Créativité et start-up

C’est pour renouveler l’expérience et convaincre les joueurs de revenir qu’une centaine d’employés de Playtika s’activent au 28e étage du 1000, De La Gauchetière, des bureaux flambant neufs qu’on occupe depuis novembre dernier. « Nous ajoutons du contenu tous les jours », dit M. Niyogi. Les employés sont divisés en petites équipes de moins d’une dizaine de personnes qui sont affectées à un projet particulier – une thématique, un événement, un tournoi avec des règles particulières.

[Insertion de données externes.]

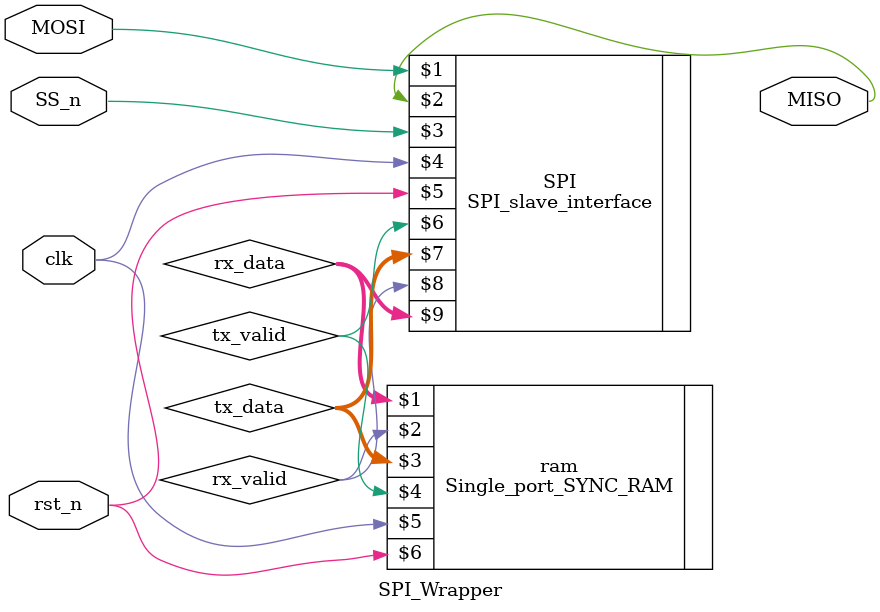
<source format=v>
module SPI_Wrapper (MOSI,SS_n,clk,rst_n,MISO);
// DEFINE PARAMETERS 
 parameter MEM_DEPTH = 256 ;
 parameter ADDR_SIZE = 8 ;
// DEFINE INPUTS
input MOSI,SS_n,clk,rst_n;
// DEFINE OUTPUT
output MISO;
// DEFINE INTERNAL WIRES 
wire [9:0] rx_data;
wire rx_valid,tx_valid;
wire [7:0] tx_data;
// INESTANTIATION RAM MODULE
Single_port_SYNC_RAM ram(rx_data,rx_valid,tx_data,tx_valid,clk,rst_n);
// INESTANTIATION SPI_slave_interface MODULE
SPI_slave_interface SPI(MOSI,MISO,SS_n,clk,rst_n,tx_valid,tx_data,rx_valid,rx_data);
endmodule
</source>
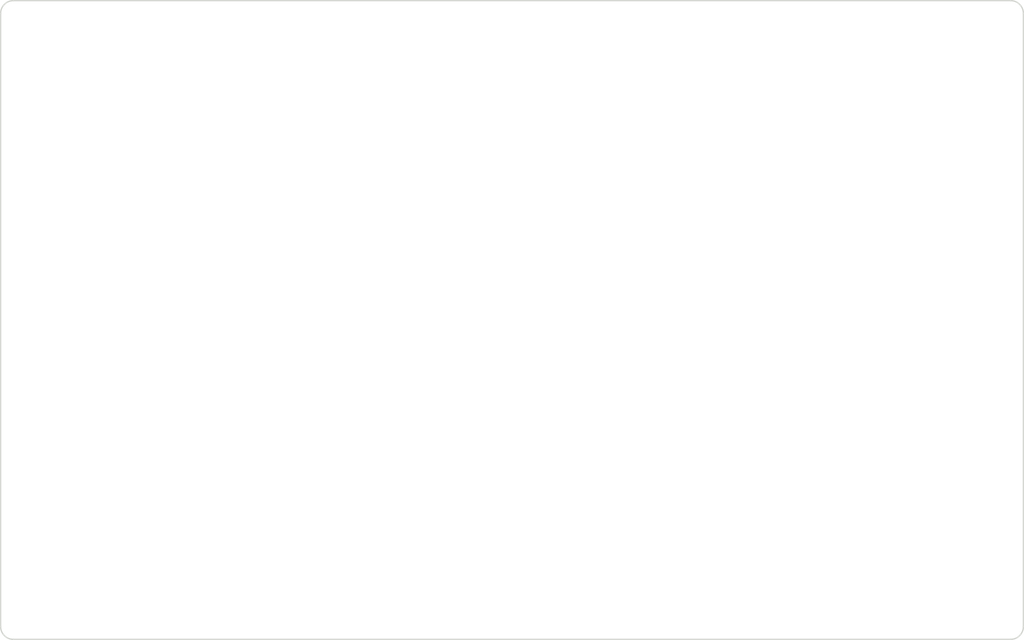
<source format=kicad_pcb>
(kicad_pcb (version 20171130) (host pcbnew "(5.0.0-rc2-193-gdd436b658)")

  (general
    (thickness 1.6)
    (drawings 15)
    (tracks 0)
    (zones 0)
    (modules 0)
    (nets 1)
  )

  (page A4)
  (layers
    (0 F.Cu signal)
    (31 B.Cu signal)
    (34 B.Paste user)
    (35 F.Paste user)
    (36 B.SilkS user)
    (37 F.SilkS user)
    (38 B.Mask user)
    (39 F.Mask user)
    (40 Dwgs.User user)
    (44 Edge.Cuts user)
    (45 Margin user)
    (46 B.CrtYd user)
    (47 F.CrtYd user)
    (48 B.Fab user)
    (49 F.Fab user)
  )

  (setup
    (last_trace_width 0.254)
    (user_trace_width 0.1524)
    (user_trace_width 0.254)
    (user_trace_width 0.381)
    (user_trace_width 0.508)
    (user_trace_width 0.8128)
    (user_trace_width 1.016)
    (user_trace_width 1.27)
    (user_trace_width 2.54)
    (trace_clearance 0.3)
    (zone_clearance 0.508)
    (zone_45_only no)
    (trace_min 0.1524)
    (segment_width 0.2)
    (edge_width 0.2)
    (via_size 0.5)
    (via_drill 0.3)
    (via_min_size 0.5)
    (via_min_drill 0.3)
    (user_via 0.5 0.3)
    (user_via 0.6 0.4)
    (user_via 0.7 0.5)
    (user_via 0.9 0.6)
    (uvia_size 0.3)
    (uvia_drill 0.1)
    (uvias_allowed no)
    (uvia_min_size 0.2)
    (uvia_min_drill 0.1)
    (pcb_text_width 0.3)
    (pcb_text_size 1.5 1.5)
    (mod_edge_width 0.15)
    (mod_text_size 1 1)
    (mod_text_width 0.15)
    (pad_size 1.524 1.524)
    (pad_drill 0.762)
    (pad_to_mask_clearance 0.2)
    (aux_axis_origin 0 0)
    (visible_elements 7FFFFFFF)
    (pcbplotparams
      (layerselection 0x010fc_ffffffff)
      (usegerberextensions false)
      (usegerberattributes false)
      (usegerberadvancedattributes false)
      (creategerberjobfile false)
      (excludeedgelayer true)
      (linewidth 0.100000)
      (plotframeref false)
      (viasonmask false)
      (mode 1)
      (useauxorigin false)
      (hpglpennumber 1)
      (hpglpenspeed 20)
      (hpglpendiameter 15.000000)
      (psnegative false)
      (psa4output false)
      (plotreference true)
      (plotvalue true)
      (plotinvisibletext false)
      (padsonsilk false)
      (subtractmaskfromsilk false)
      (outputformat 1)
      (mirror false)
      (drillshape 1)
      (scaleselection 1)
      (outputdirectory ""))
  )

  (net 0 "")

  (net_class Default "This is the default net class."
    (clearance 0.3)
    (trace_width 0.254)
    (via_dia 0.5)
    (via_drill 0.3)
    (uvia_dia 0.3)
    (uvia_drill 0.1)
  )

  (net_class Power ""
    (clearance 0.3)
    (trace_width 0.508)
    (via_dia 0.9)
    (via_drill 0.6)
    (uvia_dia 0.3)
    (uvia_drill 0.1)
  )

  (gr_poly (pts (xy 65 150) (xy 65 147) (xy 225 147) (xy 225 150)) (layer B.Mask) (width 0.15) (tstamp 5E8B63D9))
  (gr_poly (pts (xy 65 53) (xy 65 50) (xy 225 50) (xy 225 53)) (layer B.Mask) (width 0.15) (tstamp 5E8B63D3))
  (gr_poly (pts (xy 65 150) (xy 65 147) (xy 225 147) (xy 225 150)) (layer F.Mask) (width 0.15))
  (gr_poly (pts (xy 65 53) (xy 65 50) (xy 225 50) (xy 225 53)) (layer F.Mask) (width 0.15))
  (gr_line (start 68 53) (end 65 53) (layer F.CrtYd) (width 0.2))
  (gr_line (start 225 53) (end 223 53) (layer F.CrtYd) (width 0.2))
  (gr_line (start 68 53) (end 223 53) (layer F.CrtYd) (width 0.2))
  (gr_arc (start 223 148) (end 223 150) (angle -90) (layer Edge.Cuts) (width 0.2) (tstamp 5E88B564))
  (gr_arc (start 67 148) (end 65 148) (angle -90) (layer Edge.Cuts) (width 0.2) (tstamp 5E88B564))
  (gr_arc (start 67 52) (end 67 50) (angle -90) (layer Edge.Cuts) (width 0.2) (tstamp 5E88B564))
  (gr_arc (start 223 52) (end 225 52) (angle -90) (layer Edge.Cuts) (width 0.2))
  (gr_line (start 65 148) (end 65 52) (layer Edge.Cuts) (width 0.2))
  (gr_line (start 223 150) (end 67 150) (layer Edge.Cuts) (width 0.2))
  (gr_line (start 225 52) (end 225 148) (layer Edge.Cuts) (width 0.2))
  (gr_line (start 67 50) (end 223 50) (layer Edge.Cuts) (width 0.2))

  (zone (net 0) (net_name "") (layers F&B.Cu) (tstamp 0) (hatch none 0.508)
    (connect_pads (clearance 0.508))
    (min_thickness 0.254)
    (keepout (tracks not_allowed) (vias not_allowed) (copperpour not_allowed))
    (fill (arc_segments 16) (thermal_gap 0.508) (thermal_bridge_width 0.508))
    (polygon
      (pts
        (xy 65 53) (xy 65 50) (xy 225 50) (xy 225 53)
      )
    )
  )
  (zone (net 0) (net_name "") (layers F&B.Cu) (tstamp 0) (hatch none 0.508)
    (connect_pads (clearance 0.508))
    (min_thickness 0.254)
    (keepout (tracks not_allowed) (vias not_allowed) (copperpour not_allowed))
    (fill (arc_segments 16) (thermal_gap 0.508) (thermal_bridge_width 0.508))
    (polygon
      (pts
        (xy 65 147) (xy 65 150) (xy 225 150) (xy 225 147)
      )
    )
  )
)

</source>
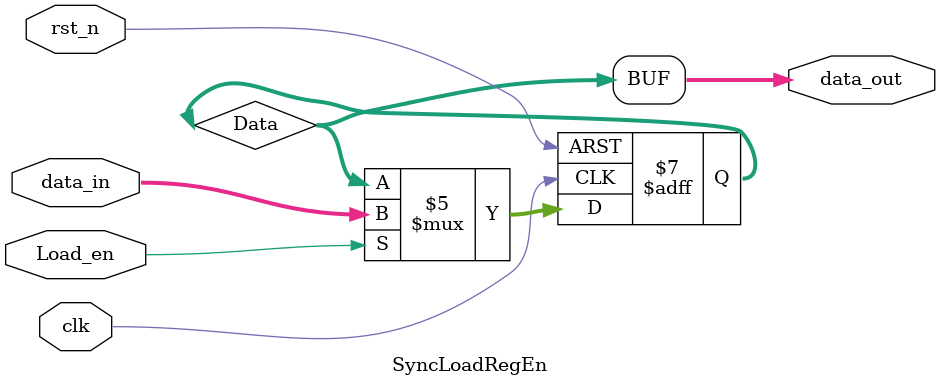
<source format=v>

module SyncLoadRegEn #
(
	parameter BUS_WIDTH = 32
)
(
	input clk,
	input rst_n,
	input Load_en,
	input [(BUS_WIDTH-1):0] data_in,
	output [(BUS_WIDTH-1):0] data_out	
);
reg [(BUS_WIDTH-1):0]Data;
initial begin
	Data = {BUS_WIDTH{1'b0}};
end

always @(negedge clk or negedge rst_n) begin
	if(!rst_n) begin
		Data <= {BUS_WIDTH{1'b0}}; //reset
	end else if(Load_en == 1'b1) begin
		Data <= data_in;
	end
end
assign data_out = Data;
endmodule //SyncLoadReg
</source>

Ces artisans y trouvent-ils vraiment un espace pour leur créativité ? Chez Playtika, on n’en doute pas. « Les studios “de consoles” vont lancer un jeu tous les deux ou trois ans : nous, c’est une nouvelle fonctionnalité toutes les deux semaines, dit Louis-Jasmin Roberge, vice-président production. Nous sommes constamment exposés au risque, nous recréons l’esprit de start-up au sein de nos petites équipes. »

Quelques dates

2010

Fondation à Tel-Aviv, en Israël, de Playtika, spécialisée dans les jeux mobiles. Un de ses premiers jeux est Slotomania. L’entreprise en compte aujourd’hui 9, gérés par 1500 employés répartis dans 15 bureaux dans le monde.

2011

Acquisition de Playtika par Caesars Interactive Entertainment, dont le PDG est le Montréalais Mitch Garber, pour 110 millions US.

2013

Lancement du jeu mobile World Series of Poker. Playtika acquiert un des studios montréalais d’EA, sur le point de fermer, et embauche 19 de ses employés.

2016

Acquisition au coût de 4,4 milliards US de Playtika par le consortium chinois de jeux vidéo Giant Interactive, propriété en partie du fondateur d’Alibaba, Jack Ma. Mitch Garber obtient 210 millions US dans la transaction.

2017

Le studio montréalais de Playtika, qui se consacre uniquement au jeu World Series of Poker, compte une centaine d’employés et occupe entièrement le 28e étage du 1000, De La Gauchetière. La valeur de Playtika, moins de 18 mois après la vente, est estimée à près de 7 milliards US.